Natalie MullerSeptember 15, 2016

Four German students who received warnings for performing the Hitler salute were told to learn more about the Nazis. The incident has sparked a debate in the community about how the school should handle the matter.

Image: picture-alliance/dpa/F. Kästle

A group of four ninth-graders from the southern city of Munich gave the Nazi greeting at the beginning of their religious education class, according to local press reports. Even if used as a prank, copying the gesture made famous by Adolf Hitler is a criminal offense in Germany.

The incident occurred in April, and at the time was met with a "strong reprimand" issued by the school's principal - such a reprimand is an official measure in the Bavarian school system that can lead to expulsion.

It wasn't the first time the students at the Wilhelm-Röntgen secondary school in Neuperlach had gotten into trouble. The pupils - three boys and a girl - had also allegedly been reported for making right-wing extremist statements in geography class.

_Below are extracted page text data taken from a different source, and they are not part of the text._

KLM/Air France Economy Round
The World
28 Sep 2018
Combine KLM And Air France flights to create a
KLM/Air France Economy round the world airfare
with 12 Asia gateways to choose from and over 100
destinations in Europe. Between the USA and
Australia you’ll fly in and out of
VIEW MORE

On Thursday, however, German media reported that the warnings had been withdrawn, and downgraded to alternative "educational measures."

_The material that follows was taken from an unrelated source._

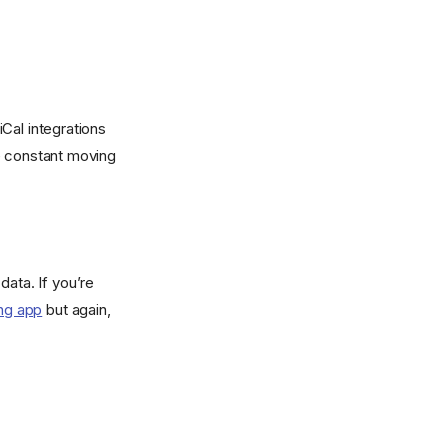
iCal integrations
re constant moving
data. If you’re
ng app
but again,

The reports said students' parents had gotten involved, even threatening the school with legal action. The school denied this was the case. Principal Irina Kuttner said the situation had been misrepresented and that the salute was just a silly prank by young people who didn't know what they were doing.

She defended the school's decision, saying an educational approach was often more effective than official warnings because it meant "the students had to deal with the issue." In this case, she said, the students were required to do a class presentation on the Nazi era.

"I was at the talks," Kuttner said. "It was very unpleasant for the young people. Something really stuck with them."